Start Selection

Timber Sale's Environmental Impact Statement Need Not Analyze Cumulative Effects Imposed By Contemplated But Undefined Future Project

HABITAT EDUCATION CENTER v. U.S. FOREST SERVICE (June 29, 2010)

The federal government has been managing over 1,000,000 acres of forest in the Chequamegon-Nicolet National Forest in northern Wisconsin for almost 100 years. In the last eight years, the U.S. Forest Service has proposed 17 different timber sale projects. Habitat Education Center has administratively challenged almost every project. One of those projects is the Twentymile sale, announced in 2004, covering almost 9,000 acres. The Center argued that the sale, particularly in conjunction with a prior sale on immediately adjacent property, would have a negative impact on wildlife. The Forest Service authorized the project in February of 2007 over the Center's objections. The Center's administrative appeal was also unsuccessful. They filed suit in June 2007, contending that the Forest Service' environmental impact statement failed to consider the cumulative impacts of "past, present, and reasonably foreseeable future actions," in violation of the National Environmental Policy Act (NEPA). In November of 2008, just before argument on cross motions for summary judgment, the Forest Service announced another sale, the Twin Ghost project, on immediately adjacent property. Judge Adelman (E.D. Wis.) asked for supplemental briefing but ultimately concluded that the project was not "reasonably foreseeable" under NEPA at the time of the Twentymile project authorization and granted summary judgment to the Forest Service. The Center appeals.

End Selection
Start Given material

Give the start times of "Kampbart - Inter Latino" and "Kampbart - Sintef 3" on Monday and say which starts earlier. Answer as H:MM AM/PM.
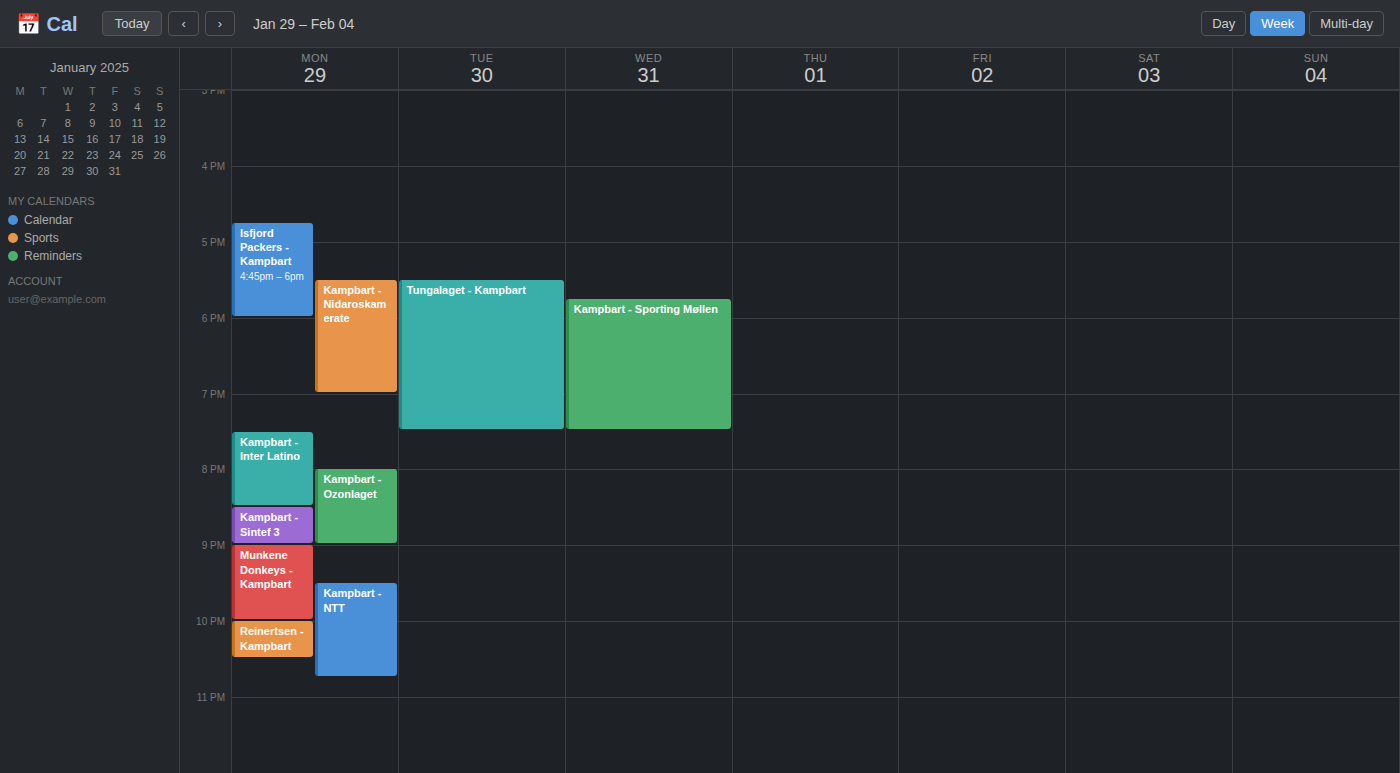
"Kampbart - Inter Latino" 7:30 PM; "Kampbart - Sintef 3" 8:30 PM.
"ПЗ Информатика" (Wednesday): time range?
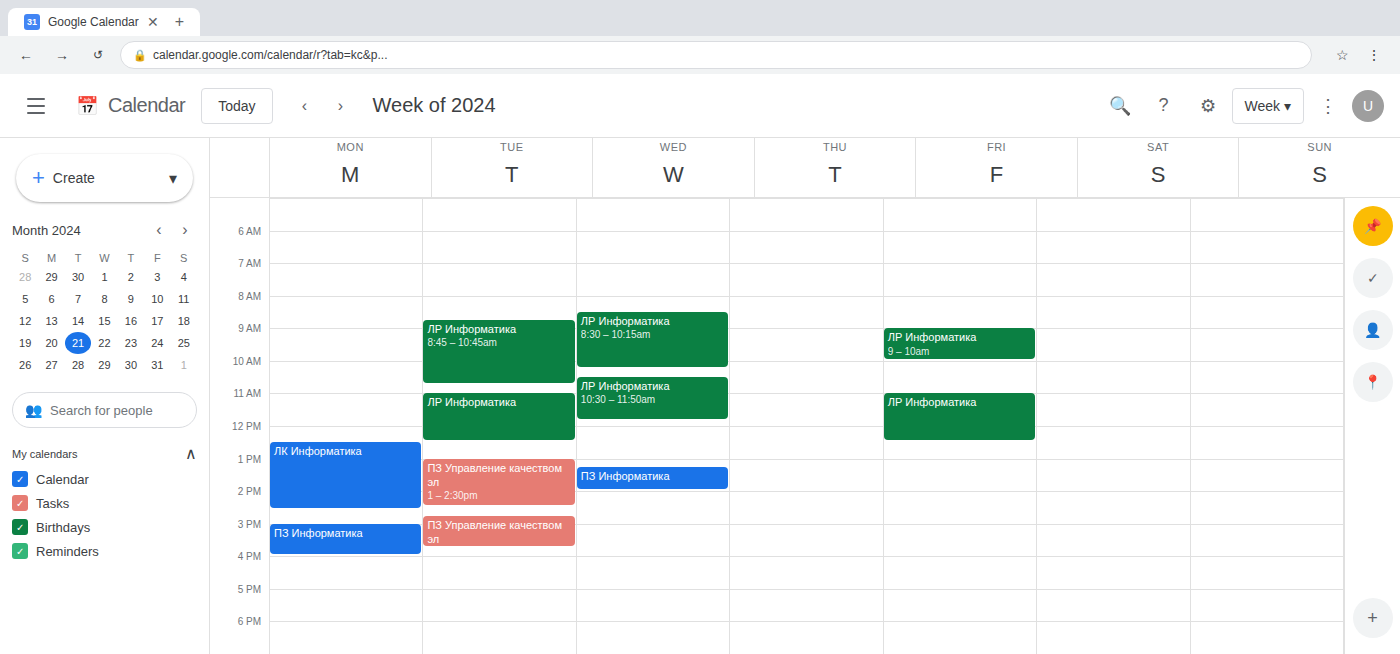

End Given material

• _Requirement 1_
Render this sentence from the timber sale case summary in Spanish: "The Forest Service authorized the project in February of 2007 over the Center's objections."
• _Requirement 2_
Carry the timber sale case summary further, beginning after its final sentence.
The material is not required for any of the work requested here.

• _Written answer 1_
El Servicio Forestal autorizó el proyecto en febrero de 2007 pese a las objeciones del Centro.

• _Written answer 2_
In their opinion, Circuit Judges Flaum and Wood and District Judge St. Eve affirmed. The Court first addressed the Forest Service's argument that the Center forfeited any claim with respect to the Twin Ghost project by not raising it in the administrative process. Instead of addressing the Center's possible forfeiture, the Court concluded that the Forest Service waived the forfeiture argument by not raising it sufficiently in the district court in the supplemental briefing. On the merits, the Court noted that several of its sister circuits (specifically citing cases from the 1st, 3rd, 9th, and 11th) have held that the effects of a contemplated project need not be discussed if there is not yet a meaningful basis for assessing the impact of the project. The Court concurred with that approach. At the time the Twentymile project was approved, the Service had not even identified the goals of the Twin Ghost project. Of course, as the Court noted, the Twin Ghost project assessment must include a thorough analysis of the cumulative effects of the Twin Ghost and Twentymile projects. Any negative cumulative effects can be addressed during that process. Finally, the Court did concede that the better practice would have been for the Service to disclose the current state of contemplated future projects, even if a thorough analysis was not possible.  

Government's Equitable Claim For A Cleanup Remedy Was Not Discharged In Bankruptcy

UNITED STATES v. APEX OIL CO. (August 25, 2009)

Years ago, a corporate predecessor of Apex Oil Co. owned a refinery near Hartford, Illinois. According to the EPA, the operation of the refinery contributed to the contamination of the groundwater in the area. The United States brought an action, pursuant to the Resource Conservation and Recovery Act (RCRA), for an injunction to require Apex to clean up the site. Apex argued that its earlier discharge in bankruptcy relieved it of any cleanup obligation. The district court issued the injunction. Apex appeals.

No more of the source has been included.